Тщетно выглядывал я среди джентльменов лорда Нортенгерленда. Впоследствии Бритвер сообщил мне, что, мучимый жестокой меланхолией, его милость весь день провел, запершись в пышных и мрачных покоях Нортенгерленд-Хауса.
Не успели распахнуться парадные двери, как сбоку отворилась маленькая боковая дверца. Две высокие темноволосые дамы, София и Френсис Грэм, выскользнули оттуда и, миновав колонны вестибюля, остановились между громадными центральными опорами. Затем, стоя неподвижно, вытянули руки, предъявив толпе крошечные создания в белых летящих платьицах. Огромные карие очи сияли из-под белоснежного облака страусовых перьев. Странное, почти дикое впечатление производили эти огромные глазища на нежных детских личиках.
Ангрийцы приветствовали царственных младенцев несмолкающим ревом бесчисленных глоток. Оркестры заиграли, взвились в воздух знамена. Силуэт с пышными перьями на голове возник на фоне распахнутых дверей дворца, «сынов человеческих выше»[70]. Стремительно сбежав по ступеням, человек с плюмажем встал посреди луга.

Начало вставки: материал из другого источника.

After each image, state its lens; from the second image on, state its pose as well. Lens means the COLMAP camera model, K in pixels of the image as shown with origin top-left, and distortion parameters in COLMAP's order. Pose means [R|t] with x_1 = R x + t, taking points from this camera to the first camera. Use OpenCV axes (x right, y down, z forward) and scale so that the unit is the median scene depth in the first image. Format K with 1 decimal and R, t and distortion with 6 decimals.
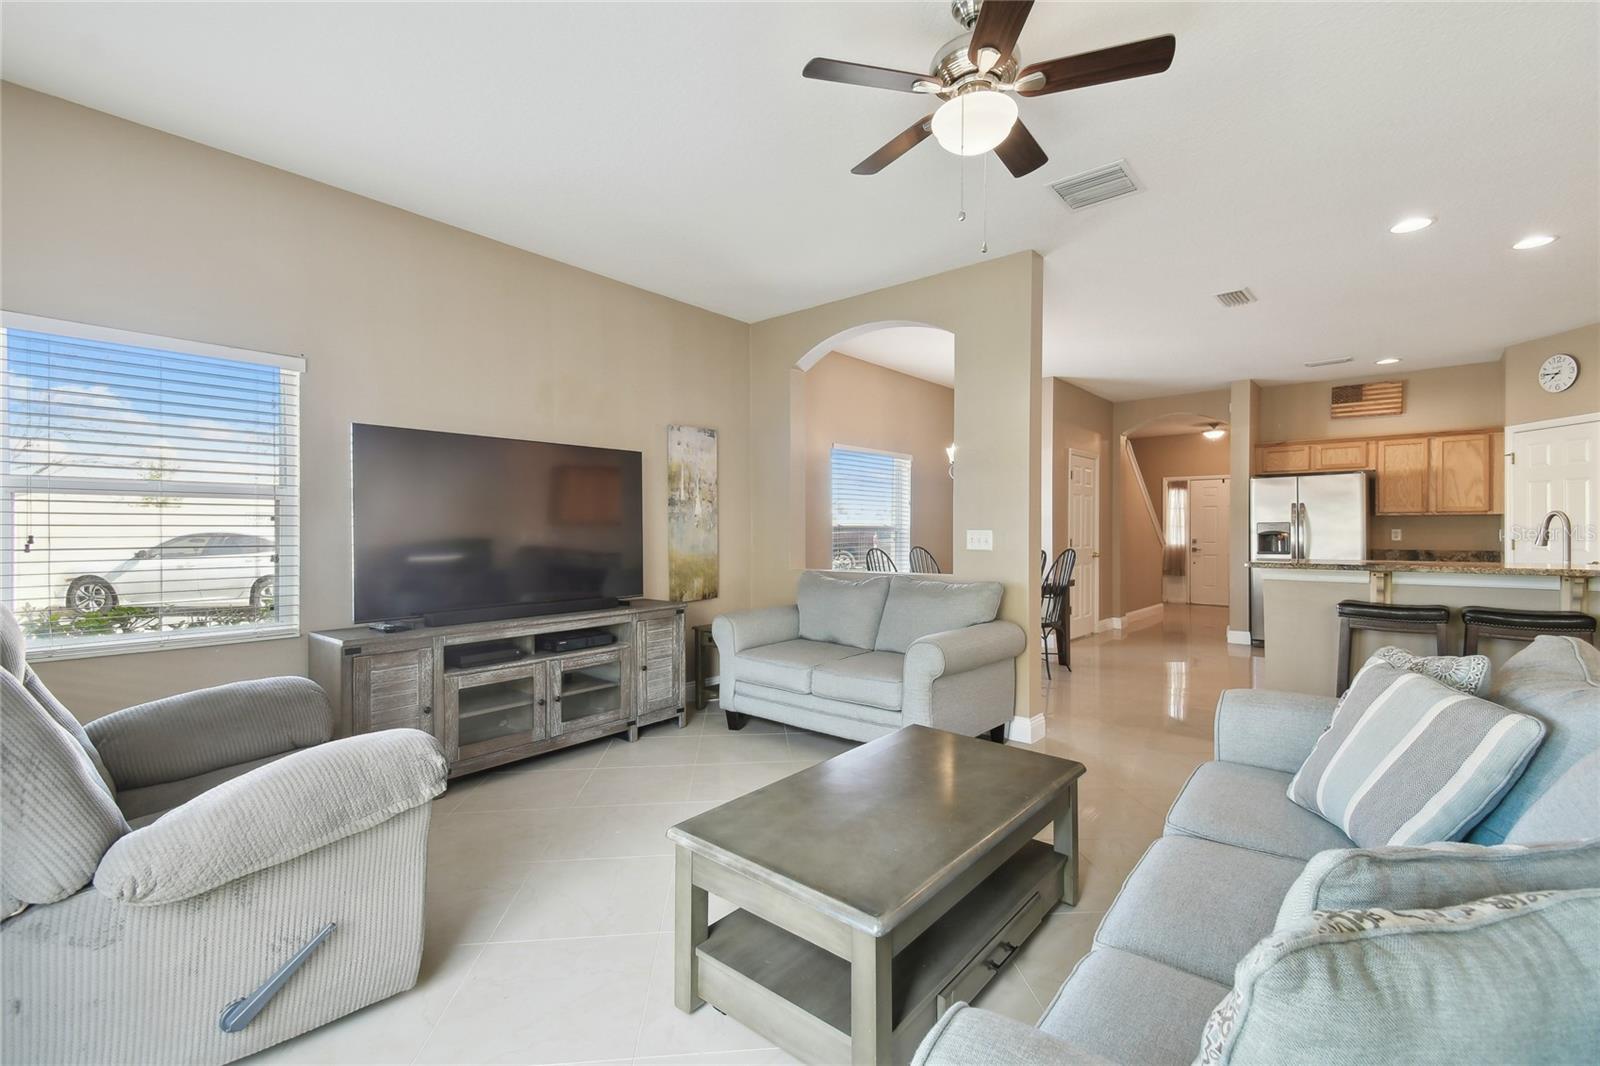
lens RADIAL K [[705.6, 0, 802.8], [0, 705.6, 533.1], [0, 0, 1]] dist [0.054781, -0.026170]
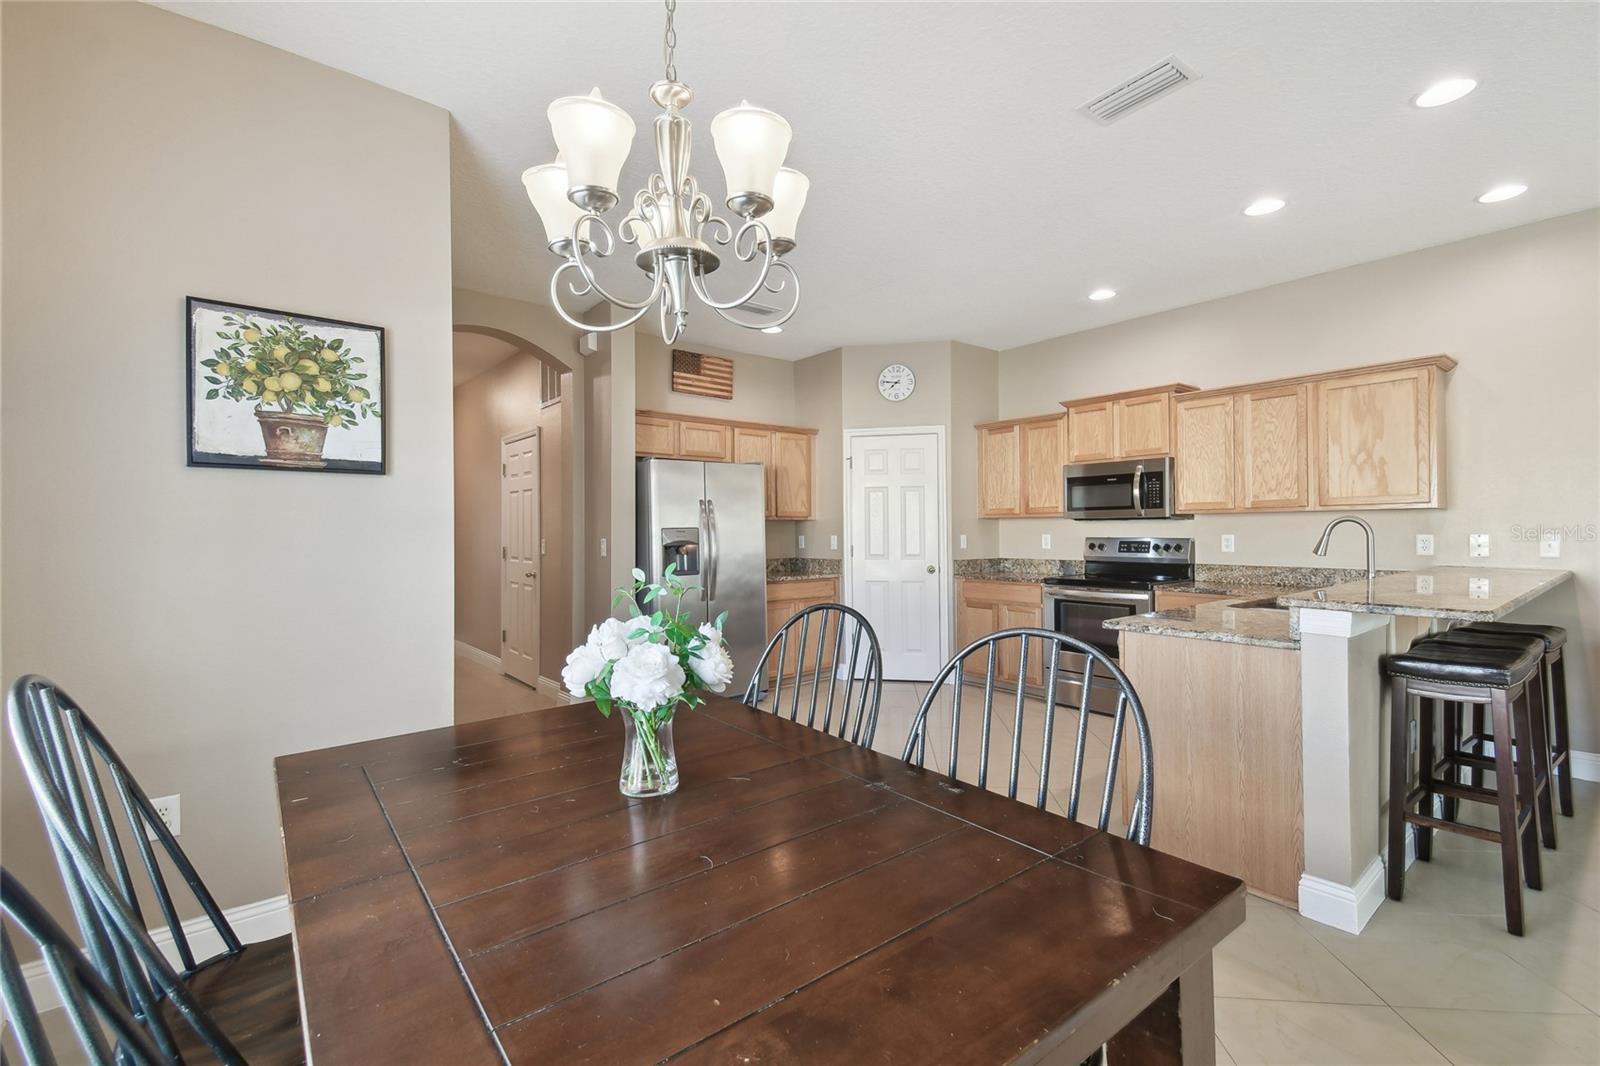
lens RADIAL K [[705.6, 0, 807.7], [0, 705.6, 528.8], [0, 0, 1]] dist [0.054781, -0.026170]
pose [[0.175973, 0.000836, 0.984395, 0.040655], [0.011732, 0.999927, -0.002947, -0.013280], [-0.984325, 0.012068, 0.175951, 0.954980]]
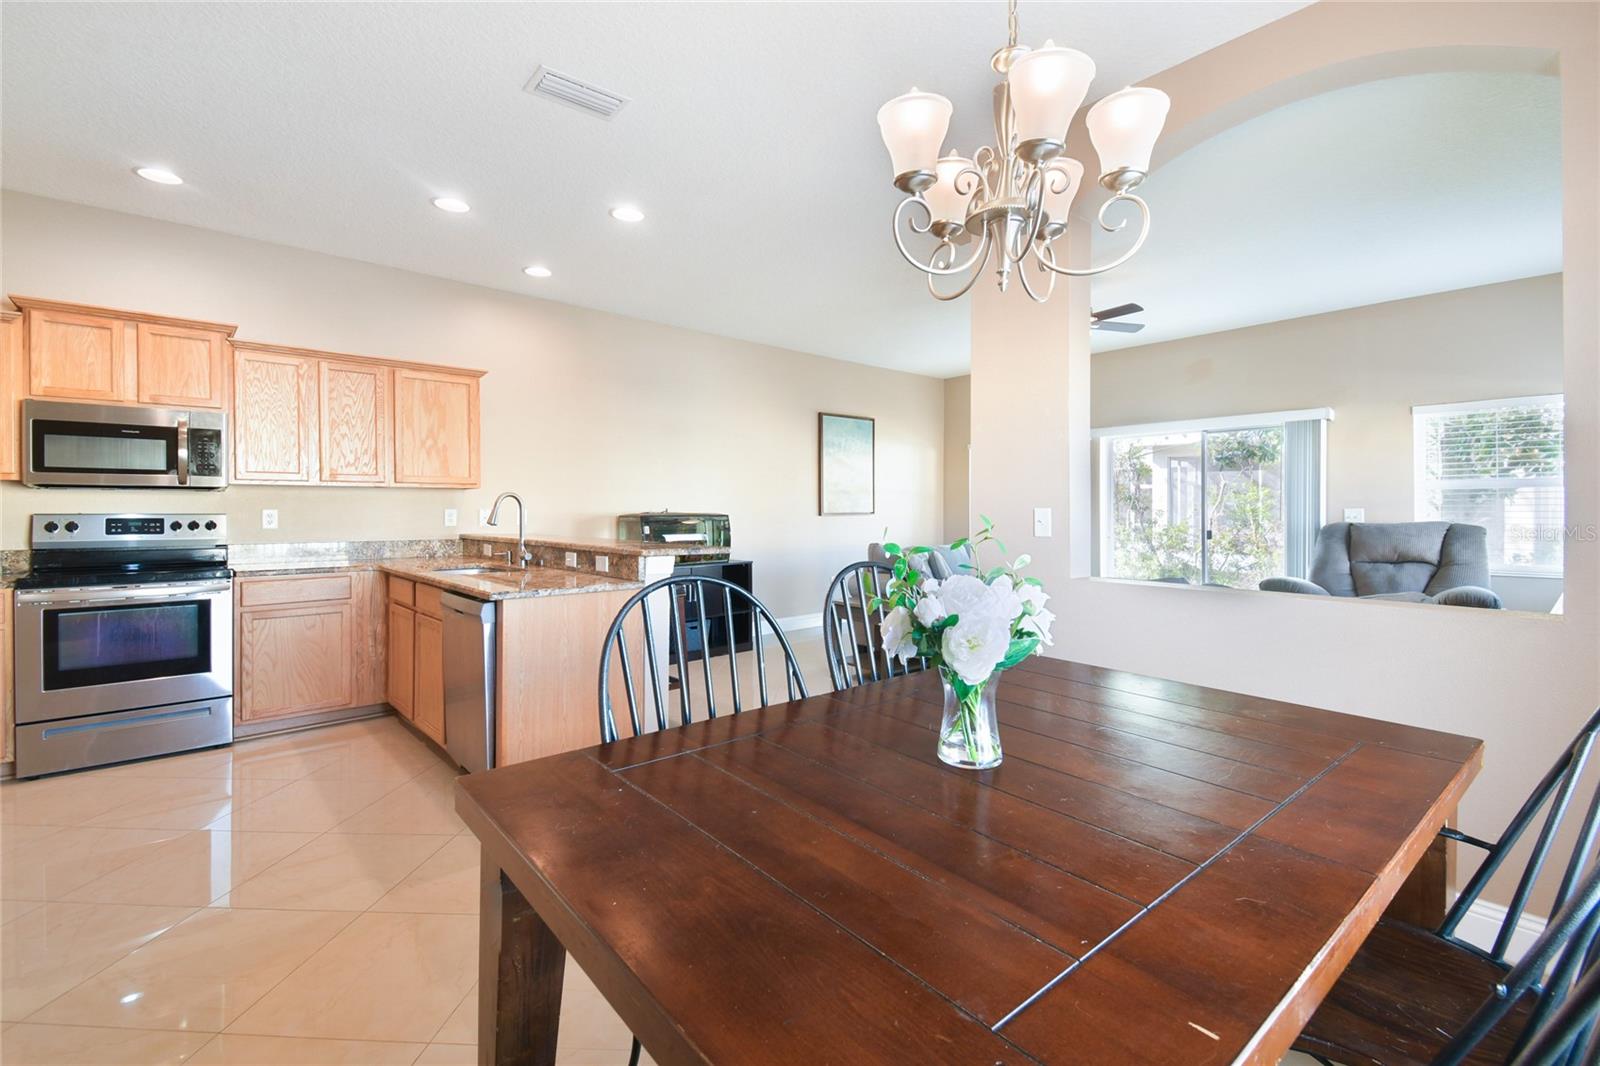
lens RADIAL K [[705.6, 0, 795.8], [0, 705.6, 513.6], [0, 0, 1]] dist [0.054781, -0.026170]
pose [[-0.989066, 0.000336, 0.147477, 0.292959], [0.001757, 0.999953, 0.009509, -0.005319], [-0.147466, 0.009664, -0.989020, 1.278303]]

– Полюбуйтесь, ангрийцы, кого послали вам небеса! – воскликнул Заморна, показав на сыновей. – Они такие же ваши, как и мои. С рождения я посвящаю их вам. Произведенные на свет во имя Ангрии, они должны жить ради ее славы и, если потребуется, умереть за нее. Я люблю их не потому лишь, что в жилах младенцев течет моя кровь, а на костях – моя плоть, или та, что мне дороже моей, но за их связь с землей, солнце которой ныне сияет над ними. Ангрийцы, я бы с радостью позволил каждому из вас обнять и благословить моих сыновей, но, поскольку это невозможно, передаю их в руки вашего достойного представителя, и в его лице Ангрия приветствует своих принцев!
Он развернулся и подошел к кормилицам. Полагаю, наследники Заморны впервые видели внушительную фигуру герцога так близко, ибо при его приближении испуганно прильнули к своим защитницам, безмолвно взирая на отца. Он улыбнулся и, склонив голову, увенчанную гордыми траурными перьями, над одним из близнецов – полагаю, Виктором Фредериком, – поцеловал его, еле слышно пробормотал что-то и с нежностью прижал сына к груди.
Крошечное создание не выразило неудовольствия. Напротив, заулыбалось всеми ямочками на щеках.
– Пусть мистер Джон Керкуолл приблизится, – повелел герцог. Указанный джентльмен повиновался.
– Поскольку вы, – продолжил его светлость, – являете собой истинное воплощение Ангрии, самую суть ее надежд и чаяний, я вверяю вам моего сына и наследника. Пусть же с поцелуем того, кто избран представлять всех ангрийцев, он впитает в себя благородный дух этой земли!